The answer should be the lines from the one with "Table 2. Characteristics" through the final line of the entries, restated word for word.
#### Record excerpts ####
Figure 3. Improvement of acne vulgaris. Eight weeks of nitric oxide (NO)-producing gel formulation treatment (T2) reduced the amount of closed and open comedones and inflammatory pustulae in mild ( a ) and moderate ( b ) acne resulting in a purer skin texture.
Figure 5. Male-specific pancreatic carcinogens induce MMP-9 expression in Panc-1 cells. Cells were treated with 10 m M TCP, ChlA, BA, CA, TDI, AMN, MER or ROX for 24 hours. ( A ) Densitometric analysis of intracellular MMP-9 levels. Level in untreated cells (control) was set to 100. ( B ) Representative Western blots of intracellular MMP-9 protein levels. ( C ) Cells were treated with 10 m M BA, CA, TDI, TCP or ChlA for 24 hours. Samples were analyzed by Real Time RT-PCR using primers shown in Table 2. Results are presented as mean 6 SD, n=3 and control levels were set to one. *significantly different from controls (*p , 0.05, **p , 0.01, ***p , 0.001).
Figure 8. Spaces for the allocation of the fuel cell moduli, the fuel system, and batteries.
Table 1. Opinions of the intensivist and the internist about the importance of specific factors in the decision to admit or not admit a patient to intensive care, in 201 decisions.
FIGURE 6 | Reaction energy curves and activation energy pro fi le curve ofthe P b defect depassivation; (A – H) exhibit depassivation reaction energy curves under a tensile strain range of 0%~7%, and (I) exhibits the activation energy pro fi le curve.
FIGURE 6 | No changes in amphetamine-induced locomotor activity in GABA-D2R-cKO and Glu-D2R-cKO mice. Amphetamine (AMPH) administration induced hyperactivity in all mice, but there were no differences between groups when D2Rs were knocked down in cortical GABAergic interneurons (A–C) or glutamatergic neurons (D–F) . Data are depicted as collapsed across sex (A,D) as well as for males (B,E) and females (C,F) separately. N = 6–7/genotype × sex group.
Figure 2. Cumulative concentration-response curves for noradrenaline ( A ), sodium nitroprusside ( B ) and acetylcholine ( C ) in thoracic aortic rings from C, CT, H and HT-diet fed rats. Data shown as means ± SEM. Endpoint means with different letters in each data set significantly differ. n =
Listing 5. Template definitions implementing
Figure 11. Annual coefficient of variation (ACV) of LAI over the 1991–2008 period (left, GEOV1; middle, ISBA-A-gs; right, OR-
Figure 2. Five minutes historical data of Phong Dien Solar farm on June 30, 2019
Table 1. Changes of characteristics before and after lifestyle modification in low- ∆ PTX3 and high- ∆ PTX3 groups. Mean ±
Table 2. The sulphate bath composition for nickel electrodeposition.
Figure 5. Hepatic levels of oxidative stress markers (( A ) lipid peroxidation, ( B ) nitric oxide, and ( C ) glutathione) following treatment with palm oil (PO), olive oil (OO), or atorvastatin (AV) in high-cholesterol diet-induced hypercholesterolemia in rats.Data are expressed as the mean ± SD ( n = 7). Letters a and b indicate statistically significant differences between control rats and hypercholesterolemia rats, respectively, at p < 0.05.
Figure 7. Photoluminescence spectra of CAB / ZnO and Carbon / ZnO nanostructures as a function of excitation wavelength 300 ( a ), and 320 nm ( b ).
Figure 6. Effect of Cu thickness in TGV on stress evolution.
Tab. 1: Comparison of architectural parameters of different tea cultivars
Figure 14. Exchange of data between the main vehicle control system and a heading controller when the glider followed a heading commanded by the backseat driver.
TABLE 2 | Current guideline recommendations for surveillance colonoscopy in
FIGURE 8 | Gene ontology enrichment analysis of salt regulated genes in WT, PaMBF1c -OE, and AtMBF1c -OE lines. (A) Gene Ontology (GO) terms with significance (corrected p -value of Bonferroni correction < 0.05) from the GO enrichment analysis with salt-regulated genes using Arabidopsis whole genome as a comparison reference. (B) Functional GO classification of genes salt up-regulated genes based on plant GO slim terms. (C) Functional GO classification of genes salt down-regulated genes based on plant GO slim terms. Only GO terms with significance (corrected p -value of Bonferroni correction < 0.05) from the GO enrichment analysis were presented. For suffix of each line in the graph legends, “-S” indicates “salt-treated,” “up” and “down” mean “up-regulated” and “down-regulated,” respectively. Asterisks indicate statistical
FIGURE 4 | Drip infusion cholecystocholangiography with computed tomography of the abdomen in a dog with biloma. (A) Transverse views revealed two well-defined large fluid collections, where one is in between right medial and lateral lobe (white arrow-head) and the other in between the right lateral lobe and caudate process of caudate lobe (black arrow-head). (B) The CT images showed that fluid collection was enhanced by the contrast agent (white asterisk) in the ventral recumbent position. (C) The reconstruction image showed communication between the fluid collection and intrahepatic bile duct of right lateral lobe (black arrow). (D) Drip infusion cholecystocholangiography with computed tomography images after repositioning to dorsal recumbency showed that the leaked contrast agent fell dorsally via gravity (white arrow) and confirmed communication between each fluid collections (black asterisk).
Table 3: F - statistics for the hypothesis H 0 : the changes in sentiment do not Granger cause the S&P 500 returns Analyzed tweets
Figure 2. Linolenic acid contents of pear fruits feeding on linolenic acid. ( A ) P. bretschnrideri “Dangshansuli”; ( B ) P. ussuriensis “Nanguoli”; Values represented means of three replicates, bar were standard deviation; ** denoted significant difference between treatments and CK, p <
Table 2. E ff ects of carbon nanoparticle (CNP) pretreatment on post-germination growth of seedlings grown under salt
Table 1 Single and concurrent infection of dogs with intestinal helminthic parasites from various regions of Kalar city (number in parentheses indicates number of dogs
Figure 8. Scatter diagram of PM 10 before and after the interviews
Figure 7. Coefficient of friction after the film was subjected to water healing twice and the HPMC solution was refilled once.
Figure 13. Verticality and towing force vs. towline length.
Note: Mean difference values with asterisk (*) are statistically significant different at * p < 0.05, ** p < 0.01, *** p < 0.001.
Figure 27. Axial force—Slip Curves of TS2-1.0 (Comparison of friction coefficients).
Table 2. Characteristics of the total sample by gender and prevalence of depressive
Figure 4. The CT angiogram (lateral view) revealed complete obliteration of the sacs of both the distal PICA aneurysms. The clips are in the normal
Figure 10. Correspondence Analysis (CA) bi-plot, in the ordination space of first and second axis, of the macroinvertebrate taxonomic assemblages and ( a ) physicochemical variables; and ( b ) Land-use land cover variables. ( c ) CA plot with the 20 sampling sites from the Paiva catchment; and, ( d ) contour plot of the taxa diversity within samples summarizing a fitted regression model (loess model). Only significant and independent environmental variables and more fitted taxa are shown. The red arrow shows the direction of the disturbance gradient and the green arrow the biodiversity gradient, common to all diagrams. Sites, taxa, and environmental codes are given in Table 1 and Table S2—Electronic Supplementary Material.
####
Exercise solution:
Table 2. Characteristics of the total sample by gender and prevalence of depressive
Figure 4. The CT angiogram (lateral view) revealed complete obliteration of the sacs of both the distal PICA aneurysms. The clips are in the normal
Figure 10. Correspondence Analysis (CA) bi-plot, in the ordination space of first and second axis, of the macroinvertebrate taxonomic assemblages and ( a ) physicochemical variables; and ( b ) Land-use land cover variables. ( c ) CA plot with the 20 sampling sites from the Paiva catchment; and, ( d ) contour plot of the taxa diversity within samples summarizing a fitted regression model (loess model). Only significant and independent environmental variables and more fitted taxa are shown. The red arrow shows the direction of the disturbance gradient and the green arrow the biodiversity gradient, common to all diagrams. Sites, taxa, and environmental codes are given in Table 1 and Table S2—Electronic Supplementary Material.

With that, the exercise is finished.